Over the years, agency banking and BoP-focused fintechs like Kenya’s mPesa, Nigeria’s Paga, MTN and Orange South Africa’s co-venture Mowali, have risen to the challenge, chipping away at the financial inclusion gaps left by banks, and scaling significantly.
Banks need all the help they can get.
Open APIs allow fintech’s be the last mile for financial services
In Africa, fintech’s have adopted the use of agents and super agents. Since these communities are untrusting of “outsiders”, these agents are usually owners of mom-and-pop shops who have deep ties in the community and are authorised by financial institutions to carry out transactions on their behalf.
Fintech’s and banks often partner to get these transaction accounts running. Typically, the fintech’s will create and manage the agent and super agent networks and operations, acting as the last mile for customer delivery. Since banks are unenthusiastic about the grunt work, they act as the point of account domiciliation and hold customer balances as allowed by regulatory provisions. To achieve this, fintech’s and banks have to seek each other out, complete months of grueling integrations before launching at agent locations. This process is then repeated for each bank or fintech partner.
Adopting a common standard for open APIs eliminates this headache, translating to a faster time to market. When applied to a data analytics perspective, providers are able to get a more accurate picture of a customer’s financials. This allows them to provide better loan offers that help the eligible take care of their families and grow their businesses. A clear pathway to save and invest may then be created following further analysis of the customer’s deposit and spending patterns. Uniformity in API standards also connote a better future for enhanced credit scoring for the poor. The key ingredients for this will be customers’ account transaction and loan repayment histories.
Fintech’s can also use open APIs to help the financially excluded build and retain wealth. Since rural communities operate on a trust system, building contributory thrift savings products (locally termed ajo and esusu) which allow them to save with friends, family and co-workers could help them achieve financial goals, potentially lifting them out of poverty.
It is faster and less painful for banks to aid the creation of a deeper financial inclusion network by adhering to a common standard than it is for them to work on changing their default monolithic standpoint.

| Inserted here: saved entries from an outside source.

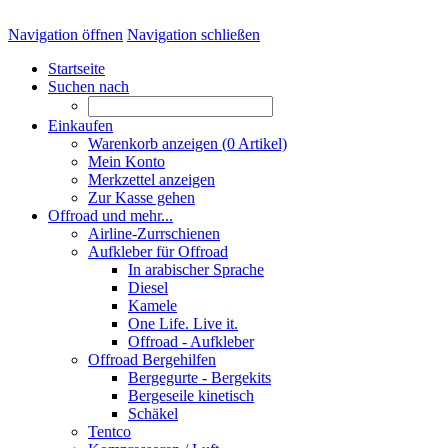
Navigation öffnen
Navigation schließen
Startseite
Suchen nach
Einkaufen
Warenkorb anzeigen (
0
Artikel)
Mein Konto
Merkzettel anzeigen
Zur Kasse gehen
Offroad und mehr...
Airline-Zurrschienen
Aufkleber für Offroad
In arabischer Sprache
Diesel
Kamele
One Life. Live it.
Offroad - Aufkleber
Offroad Bergehilfen
Bergegurte - Bergekits
Bergeseile kinetisch
Schäkel
Tentco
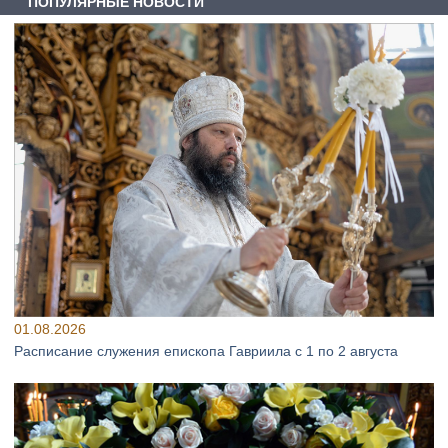
ПОПУЛЯРНЫЕ НОВОСТИ
01.08.2026
Расписание служения епископа Гавриила с 1 по 2 августа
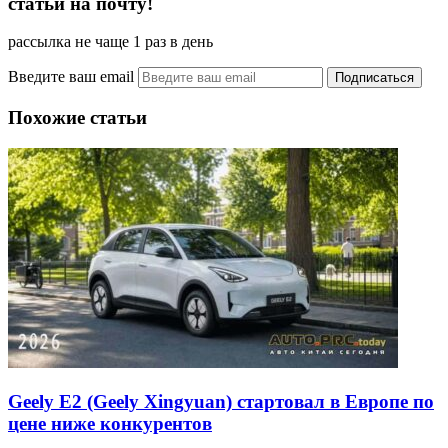
статьи на почту!
рассылка не чаще 1 раз в день
Введите ваш email
Похожие статьи
Geely E2 (Geely Xingyuan) стартовал в Европе по
цене ниже конкурентов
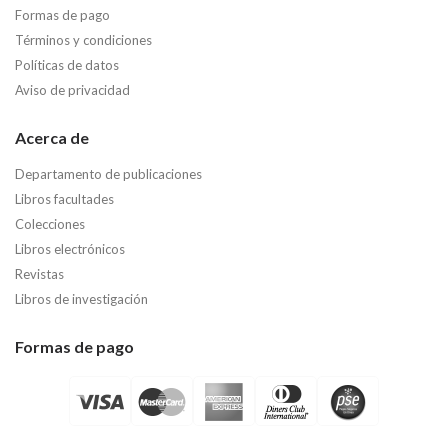
Formas de pago
Términos y condiciones
Políticas de datos
Aviso de privacidad
Acerca de
Departamento de publicaciones
Libros facultades
Colecciones
Libros electrónicos
Revistas
Libros de investigación
Formas de pago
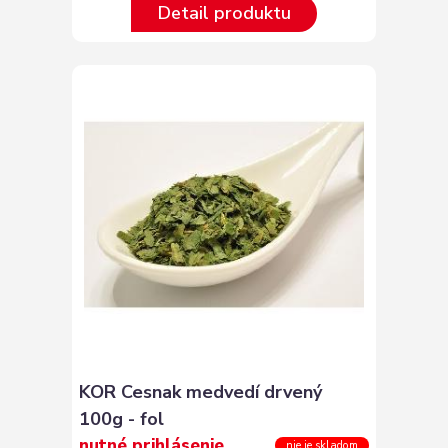
Detail produktu
KOR Cesnak medvedí drvený
100g - fol
nutné prihlásenie
nie je skladom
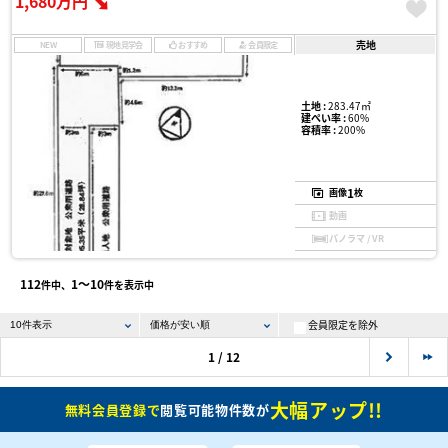
1,680万円
売地
NEW
現地見学会
おすすめ
会員限定
土地 :
283.47㎡
建ぺい率 :
60%
容積率 :
200%
1
画像
枚
動画
パノラマ / VR
112
1〜10
件中、
件を表示中
会員限定を除外
1 / 12
大幅アップ!!
無料会員登録で
閲覧可能物件数が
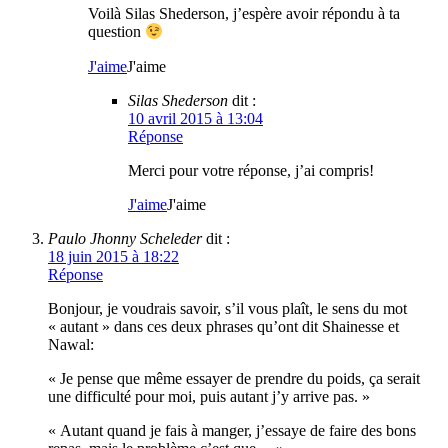
Voilà Silas Shederson, j’espère avoir répondu à ta
question
J'aime
J'aime
Silas Shederson
dit :
10 avril 2015 à 13:04
Réponse
Merci pour votre réponse, j’ai compris!
J'aime
J'aime
Paulo Jhonny Scheleder
dit :
18 juin 2015 à 18:22
Réponse
Bonjour, je voudrais savoir, s’il vous plaît, le sens du mot
« autant » dans ces deux phrases qu’ont dit Shainesse et
Nawal:
« Je pense que même essayer de prendre du poids, ça serait
une difficulté pour moi, puis autant j’y arrive pas. »
« Autant quand je fais à manger, j’essaye de faire des bons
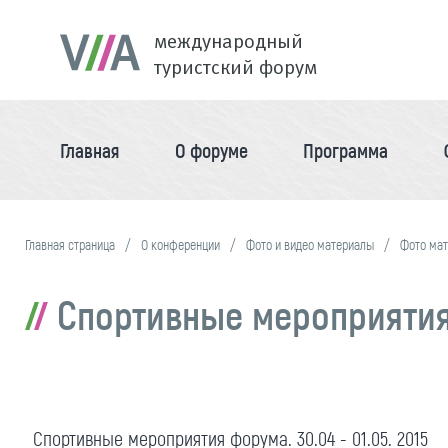
международный
туристский форум
Главная
О форуме
Программа
Главная страница
О конференции
Фото и видео материалы
Фото ма
Спортивные мероприятия ф
Спортивные мероприятия форума. 30.04 - 01.05. 2015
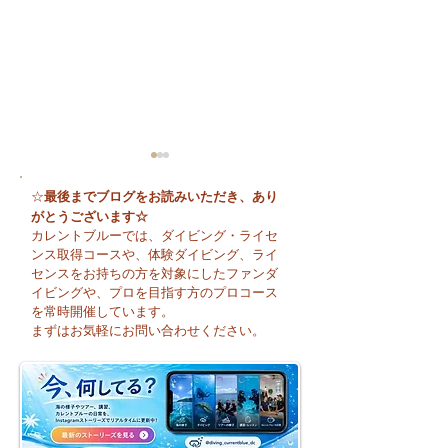
最後までブログをお読みいただき、あり
☆
がとうございます☆
カレントブルーでは、ダイビング・ライセ
ンス取得コースや、体験ダイビング、ライ
センスをお持ちの方を対象にしたファンダ
イビングや、プロを目指す方のプロコース
🌈 海の上に広が
夏本番！明日からお泊
を常時開催しています。
まり海洋実習です♪
まずはお気軽にお問い合わせください。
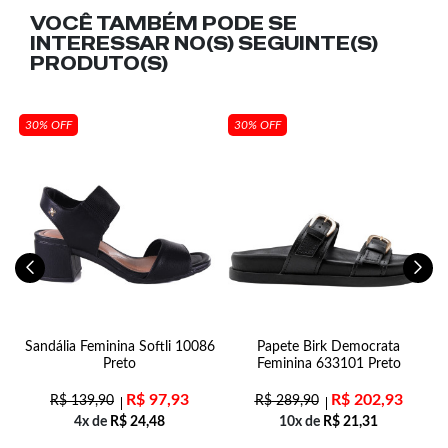
VOCÊ TAMBÉM PODE SE
INTERESSAR NO(S) SEGUINTE(S)
PRODUTO(S)
30% OFF
30% OFF
Sandália Feminina Softli 10086
Papete Birk Democrata
Preto
Feminina 633101 Preto
R$
97,93
R$
202,93
R$
139,90
R$
289,90
4x de
R$
24,48
10x de
R$
21,31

Across Africa, financial service providers are starting to take up the initiative of adopting open APIs. Equity Bank in Kenya, for instance, has invested up to $10M in Finserve, one of its subsidiaries, to offer a suite of open transactional, Know Your Customer (KYC), and account APIs.
It is only a matter of time before other African banks follow suit. To make this happen, the Central Banks would need to take on a three-pronged role of innovator, enforcer and regulator. By doing this, they will drive a common standard with traditional banks and simultaneously provide the guard rails to ensure that customers are adequately protected.